Mais on pourrait bien ici poser une petite question critique : Pourquoi les
Apôtres ont-ils attendu l’Esprit de la Pentecôte pour parler ouvertement, alors
que Jésus leur a “insufflé” l’Esprit le soir même de la Résurrection (l’évangile
d’aujourd’hui reprend en effet celui du deuxième dimanche de Pâques). Il s’agit
non pas d’Esprits différents, mais d’effets différents du même Esprit.
Au soir
de la Résurrection, Jésus “souffle” sur ses Apôtres pour leur donner un pouvoir
spécial, celui de remettre les péchés. En latin, “spiritus” signifie souffle. Au
soir de la Cène, ils sont devenus évêques, prêtres ; au soir de Pâques, ils
reçoivent ce pouvoir pastoral de remettre les péchés ; c’est un sacrement
nouveau. Dans l’ancienne loi, “seul Dieu peut remettre les péchés” (Mt
5:21), mais maintenant Dieu confie ce pouvoir aux Apôtres, qui le communiqueront
à tous les évêques, à tous les prêtres.
Oh ! ce
pouvoir de remettre les péchés ! Comme il est heureux, le prêtre qui dit à un
pécheur : “Je vous pardonne tous vos péchés”. Et comme on se sent
vraiment allégé quand on se relève ensuite, après avoir entendu ces mots
sauveurs ! Merci, mon Dieu, pour ton Amour.
{On se
rappellera ici un petit détail liturgique d’autrefois, un peu amusant peut-être,
mystérieux sans doute, mais que les lignes précédentes peuvent mettre en
lumière. Lors de leur ordination sacerdotale, les prêtres étaient revêtus de
leur chasuble, mais pas entièrement : on la leur laissait un peu pliée, ramassée
sur les épaules, avant de la déployer complètement à la fin du rite. A ce
moment-là l’évêque consécrateur leur donnait le pouvoir de remettre les péchés.
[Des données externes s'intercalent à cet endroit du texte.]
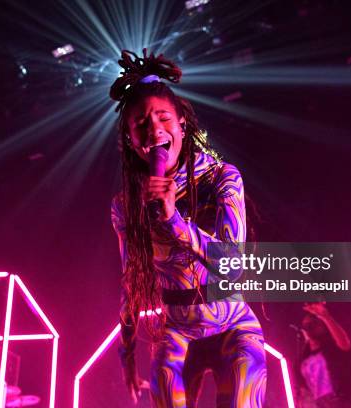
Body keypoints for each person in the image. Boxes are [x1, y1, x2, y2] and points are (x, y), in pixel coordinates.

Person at [109, 49, 266, 407]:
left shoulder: (223, 178)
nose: (154, 130)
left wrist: (173, 220)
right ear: (131, 140)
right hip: (176, 332)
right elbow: (131, 284)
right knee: (165, 383)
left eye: (163, 117)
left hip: (233, 325)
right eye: (141, 124)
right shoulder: (126, 207)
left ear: (182, 123)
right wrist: (127, 356)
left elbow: (232, 264)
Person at [295, 303, 351, 408]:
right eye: (307, 325)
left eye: (314, 323)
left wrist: (325, 316)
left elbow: (344, 342)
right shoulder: (304, 358)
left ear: (323, 326)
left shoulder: (334, 349)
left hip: (345, 403)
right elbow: (305, 391)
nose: (310, 327)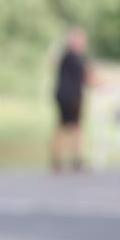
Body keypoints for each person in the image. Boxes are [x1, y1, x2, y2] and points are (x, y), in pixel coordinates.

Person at [51, 27, 93, 172]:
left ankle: (59, 161)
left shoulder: (65, 56)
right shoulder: (74, 57)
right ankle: (75, 160)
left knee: (64, 127)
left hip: (63, 95)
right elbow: (88, 76)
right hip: (71, 96)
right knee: (74, 127)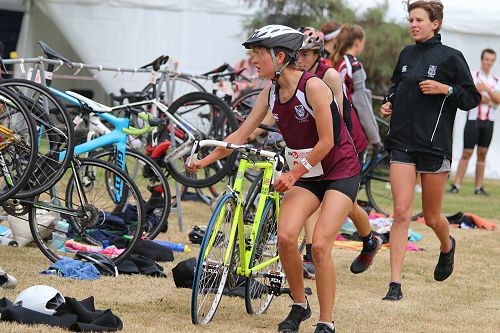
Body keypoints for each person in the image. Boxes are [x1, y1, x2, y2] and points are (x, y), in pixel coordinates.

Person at [187, 24, 361, 333]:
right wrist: (206, 160)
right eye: (252, 54)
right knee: (285, 237)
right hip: (307, 175)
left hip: (339, 171)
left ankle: (326, 322)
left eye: (258, 54)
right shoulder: (270, 92)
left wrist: (294, 172)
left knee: (319, 246)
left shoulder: (314, 87)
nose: (253, 60)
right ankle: (299, 305)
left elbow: (328, 142)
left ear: (279, 56)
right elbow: (241, 134)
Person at [379, 0, 481, 301]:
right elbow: (398, 86)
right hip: (402, 143)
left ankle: (447, 244)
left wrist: (445, 89)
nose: (413, 24)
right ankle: (395, 285)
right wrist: (389, 101)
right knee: (400, 213)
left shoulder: (451, 57)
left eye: (419, 19)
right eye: (410, 19)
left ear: (435, 23)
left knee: (433, 217)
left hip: (434, 146)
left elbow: (471, 98)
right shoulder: (407, 54)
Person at [296, 27, 382, 279]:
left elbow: (341, 118)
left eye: (305, 54)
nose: (300, 59)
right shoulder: (295, 75)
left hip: (347, 142)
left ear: (317, 54)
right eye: (296, 53)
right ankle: (310, 256)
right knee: (312, 195)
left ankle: (369, 240)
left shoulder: (329, 75)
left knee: (348, 205)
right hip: (319, 143)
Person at [449, 48, 500, 196]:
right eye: (486, 59)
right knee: (467, 152)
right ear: (482, 59)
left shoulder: (495, 79)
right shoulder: (472, 74)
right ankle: (457, 184)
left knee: (482, 154)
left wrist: (486, 90)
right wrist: (488, 99)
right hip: (472, 120)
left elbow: (498, 100)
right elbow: (472, 95)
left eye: (491, 60)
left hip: (488, 121)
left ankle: (478, 187)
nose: (488, 63)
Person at [332, 24, 383, 150]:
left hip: (335, 123)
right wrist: (375, 139)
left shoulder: (337, 61)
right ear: (358, 42)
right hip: (351, 127)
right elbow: (362, 103)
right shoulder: (354, 65)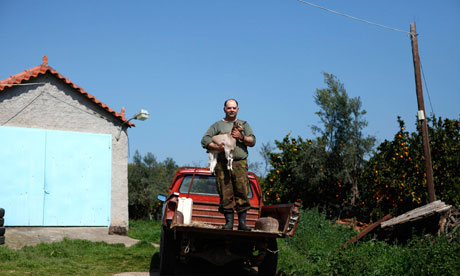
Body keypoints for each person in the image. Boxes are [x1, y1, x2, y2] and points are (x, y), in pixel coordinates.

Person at [201, 99, 256, 231]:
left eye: (234, 108)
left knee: (242, 191)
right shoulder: (217, 125)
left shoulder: (243, 124)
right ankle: (229, 223)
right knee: (225, 193)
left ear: (237, 109)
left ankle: (242, 224)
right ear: (224, 109)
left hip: (239, 164)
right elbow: (205, 139)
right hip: (222, 164)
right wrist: (215, 146)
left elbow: (252, 141)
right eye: (229, 108)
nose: (231, 110)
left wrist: (241, 137)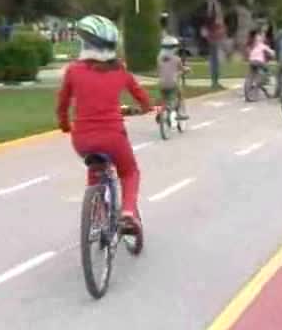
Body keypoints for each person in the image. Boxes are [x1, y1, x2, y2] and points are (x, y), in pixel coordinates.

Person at [57, 15, 151, 235]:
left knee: (95, 169)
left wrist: (64, 125)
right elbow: (141, 96)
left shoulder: (73, 71)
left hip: (82, 139)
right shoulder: (120, 70)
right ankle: (127, 212)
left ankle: (99, 216)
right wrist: (146, 108)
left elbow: (62, 105)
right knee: (129, 172)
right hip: (113, 137)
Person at [156, 35, 190, 123]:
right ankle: (179, 114)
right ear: (175, 48)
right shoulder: (177, 59)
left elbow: (160, 70)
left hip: (162, 83)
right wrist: (187, 69)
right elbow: (182, 69)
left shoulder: (159, 58)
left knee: (164, 98)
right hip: (173, 83)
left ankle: (162, 110)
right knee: (179, 94)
C’était une allusion aux deux moments distincts de la Cène et de la
Résurrection.}
Le jour
de la Pentecôte, en revanche, l’Esprit qui vient en langues de feu ébranler le
Cénacle et les Apôtres en prière avec Marie, est cet Esprit de force que tout
baptisé doit recevoir un jour dans le sacrement de Confirmation. Et l’on
objectera : mais alors, les Apôtres ont été prêtres avant de recevoir la
Confirmation ! Pour eux, il devait en être ainsi, puisque c’est Jésus qui devait
leur conférer le Sacerdoce, avant de mourir. Mais pour la foule qui se convertit
là, l’Esprit leur a été donné aussitôt après le Baptême, ce que fit toujours
l’Église par la suite, jusqu’à nos jours. Baptême, Eucharistie et Confirmation
sont les trois sacrements de l’initiation chrétienne. C’est pourquoi,
normalement, ils sont nécessaires avant tout autre sacrement. Les Actes ne
disent pas quand cette foule a reçu ensuite l’Eucharistie, mais on sait que très
vite s’est instaurée parmi les baptisés l’habitude de célébrer la Résurrection
chaque dimanche, donc également l’Eucharistie.
Nous
rejoignons maintenant saint Paul dans son fameux chapitre sur l’Esprit : Les
dons de la grâce sont variés, mais c’est toujours le même Esprit. Tous nous
avons été baptisés dans l’unique Esprit pour former un seul corps. Nous voyons
ici quelle solution propose Paul pour édifier une société comme Christ la veut :
que chacun soit animé d’un seul et unique Esprit ; prêtre ou laïc, avocat ou
cordonnier, ouvrier ou patron, informaticien ou pêcheur à la ligne, chacun a sa
place irremplaçable dans la société et dans l’Église, mais chacun doit recevoir
l’Esprit de l’unique Corps du Christ.
On dit
très souvent que la Pentecôte est la naissance de l’Église. Précisons que cette
naissance ― à l’instar de toute naissance ― se prépare et s’achève dans les
douleurs de l’enfantement : la formation de l’Église commence dès la conception
de Jésus dans le sein de Marie ; et après les douleurs de la Passion, apparaît
la Tête de ce Corps mystique, et après Elle tous les autres membres vivants :
ces membres vont désormais agir à partir de la Pentecôte.
Vraiment,
invoquons sur nous l’Esprit de Dieu, l’Esprit d’Amour, l’Esprit d’unité,
l’Esprit de paix ; l’Esprit de force, l’Esprit de l’évangélisation, pour qu’au
terme de ce temps pascal comme au jour de notre Confirmation, nous soyons
conduits par cet unique Esprit. La Sainte Messe d’aujourd’hui s’achève avec le
double alleluia ; répétons-le avec toute la joie de notre cœur :
Allez
dans la paix du Christ, alleluia, alleluia.
Nous
rendons grâces à Dieu, alleluia, alleluia.